DIRECTIVES
a – Copy the passage on peak paper from "And yet in 2013, despite" up to and including "is in retreat.".
b – Please list every word or phrase that the passage on peak paper sets in single quotation marks.
c – Answer these questions from the passage on peak paper:
(i) Which economist's discussion does the passage mention?
(ii) How many people do large factories in the United States employ?
(iii) Which prediction does the passage say is finally being realized?

And now for something completely different.
One of the best things I’ve read recently was Australian economist John Quiggin’s discussion of “peak paper”, which the world apparently reached in 2013. It’s an optimistic story: showing how the slow accumulation of efficiencies can result in a more sustainable economy. But it also shows how long it takes to reap the full benefits of technological innovations – information technology, in this case:
For most of us, the industrial economy is a thing of the past. In the entire United States, large factories employ fewer than 2 million people. Even adding China to the picture does not change things much. And yet the conceptual categories of the 20th century still dominate our thinking. We remain fixated on the industrial model of economic growth, where ‘growth’ means ‘more of everything’, and we can express our rate of development in a single number. This model leads naturally to the conclusion that economic expansion must eventually run up against constraints on the availability of natural resources, such as trees to make paper.
And yet in 2013, despite positive growth overall, the world reached ‘Peak Paper’: global paper production and consumption reached its maximum, flattened out, and is now falling. A prediction that was over-hyped in the 20th century and then derided in the early 2000s – namely, the Paperless Office – is finally being realised. Growth continues, but paper is in retreat.

Stored data entries:
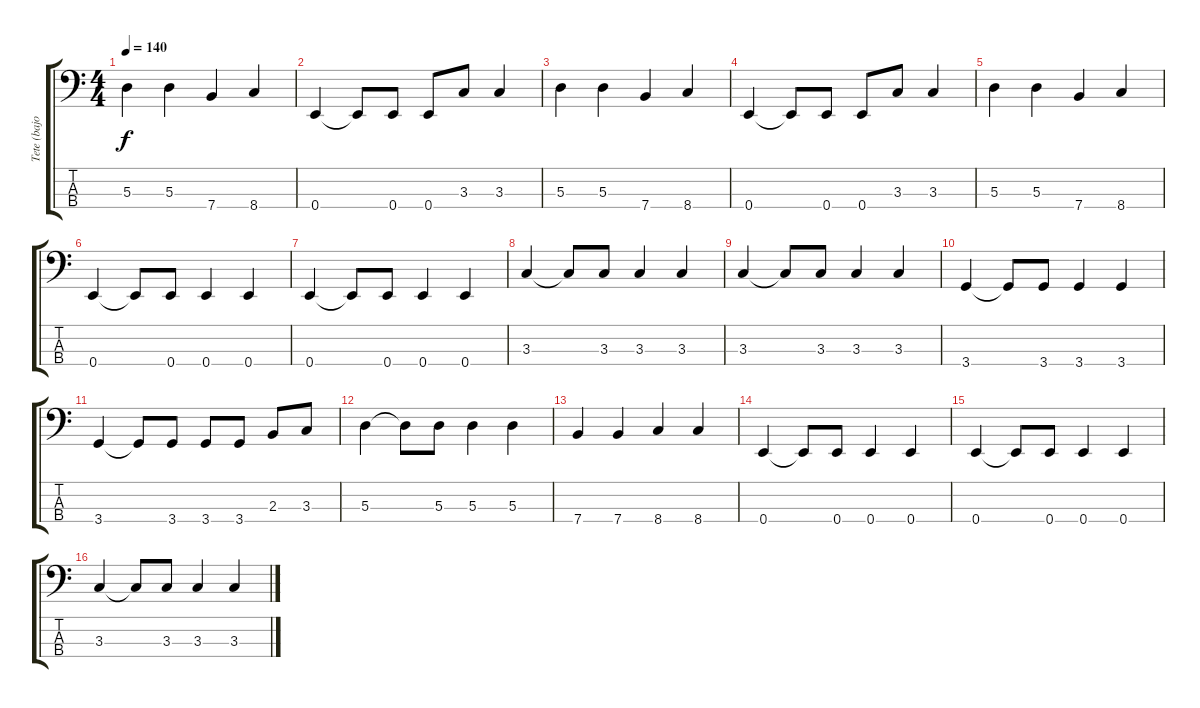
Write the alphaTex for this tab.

\track ("Tete (bajo)" "Tete (bajo") {solo instrument electricbasspick}
\staff {score tabs}
\tuning (G2 D2 A1 E1) {hide}
\ts (4 4)
\tempo 140
\clef f4
\ks c
5.3.4{dy f} 5.3.4 7.4.4 8.4.4 |
0.4.4 0.4{t}.8 0.4.8 0.4.8 3.3.8 3.3.4 |
5.3.4 5.3.4 7.4.4 8.4.4 |
0.4.4 0.4{t}.8 0.4.8 0.4.8 3.3.8 3.3.4 |
5.3.4 5.3.4 7.4.4 8.4.4 |
0.4.4 0.4{t}.8 0.4.8 0.4.4 0.4.4 |
0.4.4 0.4{t}.8 0.4.8 0.4.4 0.4.4 |
3.3.4 3.3{t}.8 3.3.8 3.3.4 3.3.4 |
3.3.4 3.3{t}.8 3.3.8 3.3.4 3.3.4 |
3.4.4 3.4{t}.8 3.4.8 3.4.4 3.4.4 |
3.4.4 3.4{t}.8 3.4.8 3.4.8 3.4.8 2.3.8 3.3.8 |
5.3.4 5.3{t}.8 5.3.8 5.3.4 5.3.4 |
7.4.4 7.4.4 8.4.4 8.4.4 |
0.4.4 0.4{t}.8 0.4.8 0.4.4 0.4.4 |
0.4.4 0.4{t}.8 0.4.8 0.4.4 0.4.4 |
3.3.4 3.3{t}.8 3.3.8 3.3.4 3.3.4
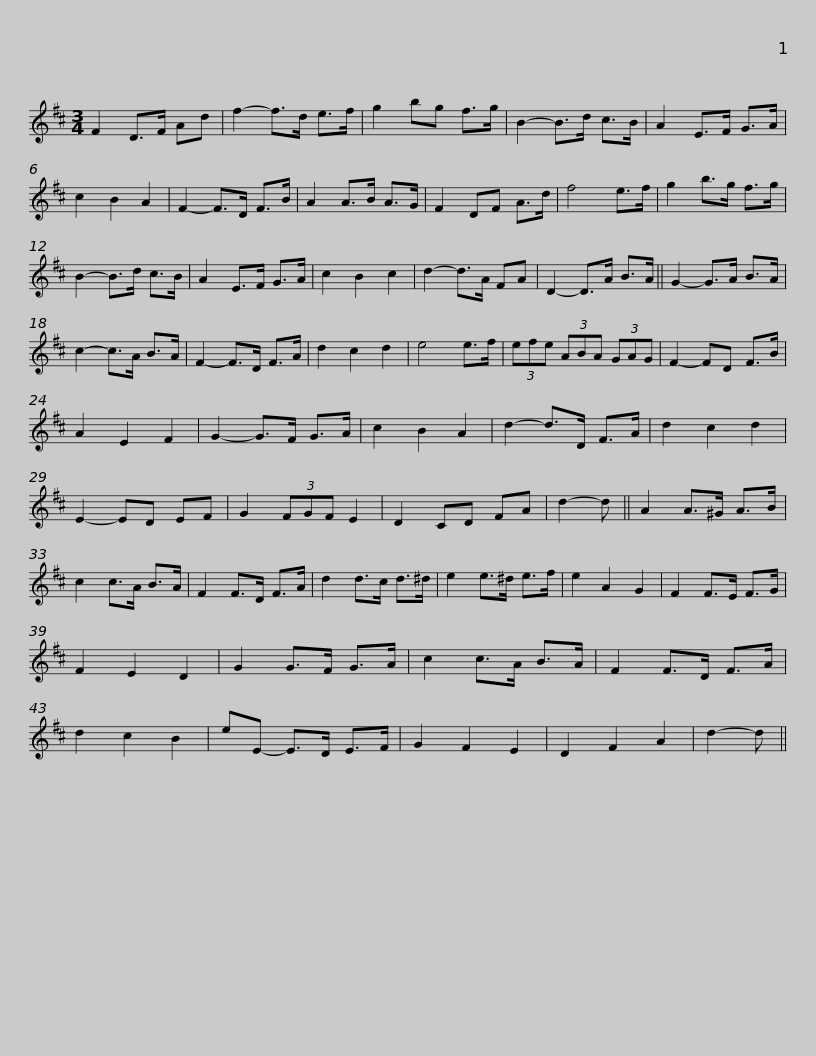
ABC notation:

X:1
L:1/8
M:3/4
I:linebreak $
K:D
V:1 treble
V:1
 F2 D>F Ad | f2- f>d e>f | g2 bg f>g | B2- B>d c>B | A2 E>F G>A | %5
 c2 B2 A2 | F2- F>D F>B | A2 A>B A>G |$ F2 DF A>d | f4 e>f | %10
 g2 b>g f>g | B2- B>d c>B | A2 E>F G>A | c2 B2 c2 | d2- d>A FA | %15
 D2- D>A B>A ||$ G2- G>A B>A | c2- c>A B>A | F2- F>D F>A | d2 c2 d2 | %20
 e4 e>f | (3efe (3ABA (3GAG | F2- FD F>B | A2 E2 F2 |$ G2- G>F G>A | %25
 c2 B2 A2 | d2- d>D F>A | d2 c2 d2 | E2- ED EF | G2 (3FGF E2 | %30
 D2 CD FA | d2- d || A2 A>^G A>B |$ c2 c>A B>A | F2 F>D F>A | %35
 d2 d>c d>^d | e2 e>^d e>f | e2 A2 G2 | F2 F>E F>G | F2 E2 D2 | %40
 G2 G>F G>A |$ c2 c>A B>A | F2 F>D F>A | d2 c2 B2 | eE- E>D E>F | %45
 G2 F2 E2 | D2 F2 A2 | d2- d || %48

SOLUTION SET
a –
And yet in 2013, despite positive growth overall, the world reached ‘Peak Paper’: global paper production and consumption reached its maximum, flattened out, and is now falling. A prediction that was over-hyped in the 20th century and then derided in the early 2000s – namely, the Paperless Office – is finally being realised. Growth continues, but paper is in retreat.

b –
‘growth’
‘more of everything’
‘Peak Paper’

c –
(i) The Australian economist John Quiggin
(ii) Fewer than 2 million
(iii) The Paperless Office